Recently, I came across a massive spam list with a bunch of personal data and it got me thinking again about whether this has a role to play in HIBP. In fact, the context was that someone sent it to me as a claimed "OneDrive breach", something I was highly suspicious of right from the outset (only last week I was lamenting how many "breaches" are entirely fake). But be that as it may, it actually had a lot of personal data in it and with a little digging around I tracked it down to a commercial spam list. Actually, it was very similar to the Special K spam list I wrote about in March, even the total numbers were close (31M in the first one, 33M in the second). They weren't the same thing (only 5.6M common accounts), but they adhered to the same pattern in terms of a large amount of personal data floating around the web, inevitably unbeknownst to the owners of it.
I thought I'd put some feelers out to see how people would receive this class of data appearing in HIBP, and the response painted a pretty clear picture:
If I have a MASSIVE spam list full of personal data being sold to spammers, should I load it into @haveibeenpwned?— Troy Hunt (@troyhunt) November 15, 2016
The caveat that accompanied many of the written responses to that tweet was that it should be clear when the data comes from an identifiable breach as opposed to when it's sold for spam purposes.
Here's the way I look at it all and I'm going to share both the negative and positive in terms of whether it makes sense to load it into HIBP: The main negative is that if it's loaded, then what? I mean someone finds themselves in a spam list, what can they actually do? They can't change their password like they can in a data breach nor do they really have any viable recourse against the people selling their data. There's really nothing actionable about all of this.
On the other hand, people want to know about their exposure. They want to know where their personal data appears and where it's being redistributed. So many times after loading a data breach I've had people contact me relieved that they've been able to attribute a potential source of abuse. Of course there are no guarantees that what they're seeing in HIBP is genuinely the source of the abuse, but it helps them complete the personal picture of their exposure. It's not just that, but HIBP subscribers expect to be told when I find them floating around the web; there are 10k subscribers in that latest list and 16k in the Special K one and they're going to want to know that they're in there.
But here's the clincher for me:
Spam lists containing personal information are indistinguishable from data breaches.
This is not just a collection of email addresses; we're talking about multiple personal identity attributes which are regularly used for nefarious purposes. For example, here's what's in that Special K spam list I mentioned:
email,ip,url,joindate,fname,lname,address,address2,city,state,zip,phone,mobile,dob,gender [redacted]@gmail.com,162.158.22.[redacted],instantcheckmate.com,2015-08-06,[redacted],[redacted],,,San Francisco,CA,94107,,,, [redacted]@gmail.com,70.198.4.[redacted],creditcardguide.com,2015-08-06,,[redacted],,,Mitchell,SD,57301,,,, [redacted]@gmail.com,166.137.139.[redacted],creditcardguide.com,2015-08-06,[redacted],[redacted],,,,,,,,,
Names, addresses, birth dates, genders, phone numbers - this is precisely the sort of data people are so worried about being misused. The only thing not in there that you'd usually see in breach data is a password. Even then, not all breaches have a password in them anyway. For example, the Modern Business Solutions breach didn't have them and neither did the Regpacks breach, although they all had many of the fields you see above in common and this is precisely the sort of data people want to know is circulating about them.
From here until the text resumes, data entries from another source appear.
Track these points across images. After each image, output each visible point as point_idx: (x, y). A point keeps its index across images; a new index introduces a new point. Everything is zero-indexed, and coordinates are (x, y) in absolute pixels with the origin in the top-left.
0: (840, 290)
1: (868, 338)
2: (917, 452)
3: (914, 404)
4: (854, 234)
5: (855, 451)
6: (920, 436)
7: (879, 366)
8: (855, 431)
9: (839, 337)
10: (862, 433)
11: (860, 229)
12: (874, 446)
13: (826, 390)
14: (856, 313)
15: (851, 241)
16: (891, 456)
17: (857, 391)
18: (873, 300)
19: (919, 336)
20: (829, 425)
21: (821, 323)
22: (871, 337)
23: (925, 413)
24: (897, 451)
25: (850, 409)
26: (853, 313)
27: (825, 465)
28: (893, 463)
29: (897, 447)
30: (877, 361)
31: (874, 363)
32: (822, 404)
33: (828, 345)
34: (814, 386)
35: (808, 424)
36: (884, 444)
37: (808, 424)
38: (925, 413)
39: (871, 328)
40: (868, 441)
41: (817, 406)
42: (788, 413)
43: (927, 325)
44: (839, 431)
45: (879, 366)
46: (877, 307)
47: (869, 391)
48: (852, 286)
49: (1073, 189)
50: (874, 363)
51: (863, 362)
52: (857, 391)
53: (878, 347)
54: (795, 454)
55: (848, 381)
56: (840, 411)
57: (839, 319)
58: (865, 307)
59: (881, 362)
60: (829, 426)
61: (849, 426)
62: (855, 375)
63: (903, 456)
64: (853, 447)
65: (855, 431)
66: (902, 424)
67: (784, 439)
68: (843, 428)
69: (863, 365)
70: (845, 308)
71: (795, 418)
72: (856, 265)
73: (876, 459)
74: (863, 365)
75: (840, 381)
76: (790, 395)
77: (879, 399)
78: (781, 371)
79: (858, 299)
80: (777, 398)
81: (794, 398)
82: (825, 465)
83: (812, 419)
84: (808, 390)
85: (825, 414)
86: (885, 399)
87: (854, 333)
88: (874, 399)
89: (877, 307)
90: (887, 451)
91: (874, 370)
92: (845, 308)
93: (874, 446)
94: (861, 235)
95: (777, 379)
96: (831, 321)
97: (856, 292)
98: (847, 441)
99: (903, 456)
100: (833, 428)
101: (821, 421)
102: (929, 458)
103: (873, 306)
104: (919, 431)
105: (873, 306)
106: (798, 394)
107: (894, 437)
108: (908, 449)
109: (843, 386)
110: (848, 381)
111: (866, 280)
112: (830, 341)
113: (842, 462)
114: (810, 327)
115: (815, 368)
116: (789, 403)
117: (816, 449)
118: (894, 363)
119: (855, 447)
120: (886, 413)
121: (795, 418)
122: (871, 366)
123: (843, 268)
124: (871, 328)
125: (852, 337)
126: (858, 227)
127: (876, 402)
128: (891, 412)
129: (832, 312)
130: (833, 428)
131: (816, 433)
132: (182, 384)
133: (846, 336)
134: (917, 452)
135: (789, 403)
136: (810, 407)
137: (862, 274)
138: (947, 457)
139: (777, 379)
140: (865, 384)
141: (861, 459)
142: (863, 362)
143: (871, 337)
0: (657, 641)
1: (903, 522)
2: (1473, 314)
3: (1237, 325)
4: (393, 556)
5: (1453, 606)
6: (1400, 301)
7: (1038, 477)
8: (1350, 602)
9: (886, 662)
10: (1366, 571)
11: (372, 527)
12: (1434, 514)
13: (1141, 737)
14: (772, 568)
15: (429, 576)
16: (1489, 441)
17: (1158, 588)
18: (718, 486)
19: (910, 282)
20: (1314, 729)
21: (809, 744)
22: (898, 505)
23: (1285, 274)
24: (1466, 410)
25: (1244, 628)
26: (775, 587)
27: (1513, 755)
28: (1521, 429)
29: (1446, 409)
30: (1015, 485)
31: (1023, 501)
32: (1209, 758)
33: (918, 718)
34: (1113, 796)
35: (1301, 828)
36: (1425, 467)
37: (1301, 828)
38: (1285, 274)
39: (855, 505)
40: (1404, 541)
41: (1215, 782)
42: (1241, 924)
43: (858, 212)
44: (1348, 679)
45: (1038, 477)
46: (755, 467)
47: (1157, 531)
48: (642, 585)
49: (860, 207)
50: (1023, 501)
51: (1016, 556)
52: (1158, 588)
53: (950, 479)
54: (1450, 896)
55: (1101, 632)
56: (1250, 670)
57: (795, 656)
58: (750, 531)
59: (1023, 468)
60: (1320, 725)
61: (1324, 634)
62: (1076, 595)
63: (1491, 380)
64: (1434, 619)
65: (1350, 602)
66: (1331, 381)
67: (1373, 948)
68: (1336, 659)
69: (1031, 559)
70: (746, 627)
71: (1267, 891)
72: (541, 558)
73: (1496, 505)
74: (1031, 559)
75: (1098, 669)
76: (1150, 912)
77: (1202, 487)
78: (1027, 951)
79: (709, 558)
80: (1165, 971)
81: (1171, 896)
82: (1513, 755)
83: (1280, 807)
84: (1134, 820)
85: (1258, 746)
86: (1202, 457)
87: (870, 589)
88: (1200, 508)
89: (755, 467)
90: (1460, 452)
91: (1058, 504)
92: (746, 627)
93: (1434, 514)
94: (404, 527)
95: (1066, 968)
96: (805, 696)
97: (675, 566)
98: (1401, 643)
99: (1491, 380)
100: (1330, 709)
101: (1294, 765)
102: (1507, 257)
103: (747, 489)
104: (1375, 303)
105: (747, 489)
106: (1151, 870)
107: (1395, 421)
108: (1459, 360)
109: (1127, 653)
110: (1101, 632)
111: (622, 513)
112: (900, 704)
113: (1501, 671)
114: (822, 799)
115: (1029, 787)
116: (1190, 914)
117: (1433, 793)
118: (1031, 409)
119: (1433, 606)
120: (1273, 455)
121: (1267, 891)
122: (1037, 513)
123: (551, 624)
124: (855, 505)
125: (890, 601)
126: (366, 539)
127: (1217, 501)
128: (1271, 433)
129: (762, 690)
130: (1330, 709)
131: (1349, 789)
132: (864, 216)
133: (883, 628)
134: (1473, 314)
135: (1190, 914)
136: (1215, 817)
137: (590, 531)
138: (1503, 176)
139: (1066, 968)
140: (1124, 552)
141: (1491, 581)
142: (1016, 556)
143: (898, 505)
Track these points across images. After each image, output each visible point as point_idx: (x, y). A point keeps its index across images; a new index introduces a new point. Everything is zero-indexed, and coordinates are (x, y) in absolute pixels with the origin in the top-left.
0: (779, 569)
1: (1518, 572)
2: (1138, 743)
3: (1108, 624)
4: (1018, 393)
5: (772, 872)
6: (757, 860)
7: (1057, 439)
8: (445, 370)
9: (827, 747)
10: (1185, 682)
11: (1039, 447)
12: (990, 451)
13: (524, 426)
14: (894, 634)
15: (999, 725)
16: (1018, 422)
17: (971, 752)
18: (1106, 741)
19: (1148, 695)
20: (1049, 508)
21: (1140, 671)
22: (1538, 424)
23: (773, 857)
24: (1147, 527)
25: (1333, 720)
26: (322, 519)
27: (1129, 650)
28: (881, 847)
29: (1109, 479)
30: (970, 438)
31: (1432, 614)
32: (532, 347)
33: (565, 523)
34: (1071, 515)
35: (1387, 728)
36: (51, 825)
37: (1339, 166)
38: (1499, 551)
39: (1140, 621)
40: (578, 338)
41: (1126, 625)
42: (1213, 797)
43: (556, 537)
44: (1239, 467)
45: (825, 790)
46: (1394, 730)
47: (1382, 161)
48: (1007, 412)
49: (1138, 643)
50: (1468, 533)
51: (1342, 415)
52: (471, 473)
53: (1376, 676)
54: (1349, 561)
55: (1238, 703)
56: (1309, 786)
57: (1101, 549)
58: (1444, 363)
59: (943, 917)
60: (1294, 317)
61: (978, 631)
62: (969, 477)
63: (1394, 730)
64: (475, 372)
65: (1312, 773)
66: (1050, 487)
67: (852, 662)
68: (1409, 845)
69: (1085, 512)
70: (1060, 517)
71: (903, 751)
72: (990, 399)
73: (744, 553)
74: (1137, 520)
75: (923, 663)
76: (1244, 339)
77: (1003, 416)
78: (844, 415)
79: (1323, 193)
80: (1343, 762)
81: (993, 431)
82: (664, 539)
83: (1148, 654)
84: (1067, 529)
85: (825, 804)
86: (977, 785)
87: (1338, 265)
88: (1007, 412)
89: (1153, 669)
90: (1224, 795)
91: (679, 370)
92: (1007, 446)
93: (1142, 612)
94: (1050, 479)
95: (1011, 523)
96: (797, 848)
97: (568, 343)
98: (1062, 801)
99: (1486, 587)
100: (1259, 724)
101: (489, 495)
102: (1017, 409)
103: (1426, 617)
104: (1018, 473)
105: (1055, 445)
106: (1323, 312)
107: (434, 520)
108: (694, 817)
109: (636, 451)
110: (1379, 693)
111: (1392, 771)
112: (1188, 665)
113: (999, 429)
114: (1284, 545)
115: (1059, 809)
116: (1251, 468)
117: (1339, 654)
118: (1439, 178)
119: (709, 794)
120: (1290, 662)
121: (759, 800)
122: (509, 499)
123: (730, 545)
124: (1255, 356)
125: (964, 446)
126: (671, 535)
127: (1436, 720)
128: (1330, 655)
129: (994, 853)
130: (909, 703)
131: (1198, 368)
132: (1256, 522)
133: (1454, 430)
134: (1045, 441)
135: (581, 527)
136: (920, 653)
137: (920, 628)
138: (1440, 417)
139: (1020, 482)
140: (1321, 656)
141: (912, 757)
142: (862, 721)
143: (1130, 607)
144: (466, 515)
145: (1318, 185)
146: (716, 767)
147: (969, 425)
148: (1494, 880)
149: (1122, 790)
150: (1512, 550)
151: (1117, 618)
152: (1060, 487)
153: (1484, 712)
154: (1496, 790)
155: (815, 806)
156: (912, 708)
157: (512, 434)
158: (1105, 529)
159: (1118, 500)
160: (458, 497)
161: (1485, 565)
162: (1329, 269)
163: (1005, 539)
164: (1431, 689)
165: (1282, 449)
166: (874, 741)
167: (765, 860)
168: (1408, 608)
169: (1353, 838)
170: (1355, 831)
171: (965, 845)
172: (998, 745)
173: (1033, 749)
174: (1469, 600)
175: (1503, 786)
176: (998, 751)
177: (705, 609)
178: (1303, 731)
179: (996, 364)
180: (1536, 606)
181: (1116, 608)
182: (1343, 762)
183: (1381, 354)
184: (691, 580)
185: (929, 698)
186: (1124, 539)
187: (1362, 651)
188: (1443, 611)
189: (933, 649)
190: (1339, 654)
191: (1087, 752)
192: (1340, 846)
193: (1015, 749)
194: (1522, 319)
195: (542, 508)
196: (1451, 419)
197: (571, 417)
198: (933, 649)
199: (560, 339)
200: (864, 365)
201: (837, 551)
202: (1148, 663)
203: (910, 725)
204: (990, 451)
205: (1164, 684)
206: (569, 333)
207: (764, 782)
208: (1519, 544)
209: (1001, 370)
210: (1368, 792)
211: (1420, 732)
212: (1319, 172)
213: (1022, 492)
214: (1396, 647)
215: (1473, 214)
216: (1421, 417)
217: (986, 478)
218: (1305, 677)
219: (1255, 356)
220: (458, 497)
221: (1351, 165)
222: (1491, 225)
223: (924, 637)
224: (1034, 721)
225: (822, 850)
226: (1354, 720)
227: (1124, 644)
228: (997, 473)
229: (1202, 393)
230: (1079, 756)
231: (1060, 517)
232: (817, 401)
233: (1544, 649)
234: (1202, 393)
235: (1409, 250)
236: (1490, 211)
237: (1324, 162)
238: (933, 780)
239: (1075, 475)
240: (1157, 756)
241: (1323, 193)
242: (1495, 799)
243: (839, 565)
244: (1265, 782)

Including widely circulating spam lists helps HIBP users assess the overall exposure of their personal data. Subscribers expect to be notified when their data is misused in this way.
I've now integrated the concept of spam lists and have done a number of things to clearly identify what they are. Firstly, these incidents are flagged each and every time they're represented in the HIBP interface, firstly both via the title and with an icon:
That's if it makes one of the top 10 incidents presently represented on the home page (which neither of the lists I'm kicking off with do), and it's then explained clearly in the description that pops up when drilling into it:
Same again on the page listing all pwned sites:
There's also now a spam list entry on the FAQs page which explains much of what you've read here albeit more succinctly. That's linked from anywhere it makes sense to provide a definition which now also includes in notifications sent to HIBP subscribers:
And finally, the API docs now also include a reference to the attribute:
And that's pretty much everywhere you'll see spam lists represented in the system. I've tried to make it as absolutely transparent as possible and while I'm sure there'll be further tweaks (the nomenclature in combination with the word "breach" in certain places, for example), this all contributes the overall objective of helping people understand more about their exposure on the web.
So that's spam lists and the Special K incident is now live and searchable. Plus, as you'd expect, HIBP subscribers are now receiving notifications about something they almost certainly weren't aware of before. I've got that second incident I referred to at the start of this post to also load today then I'm sure that just as our data will continue to be unwillingly exposed by breaches, it will continue to appear in spam lists as well so inevitably we'll see a lot more of this in the future.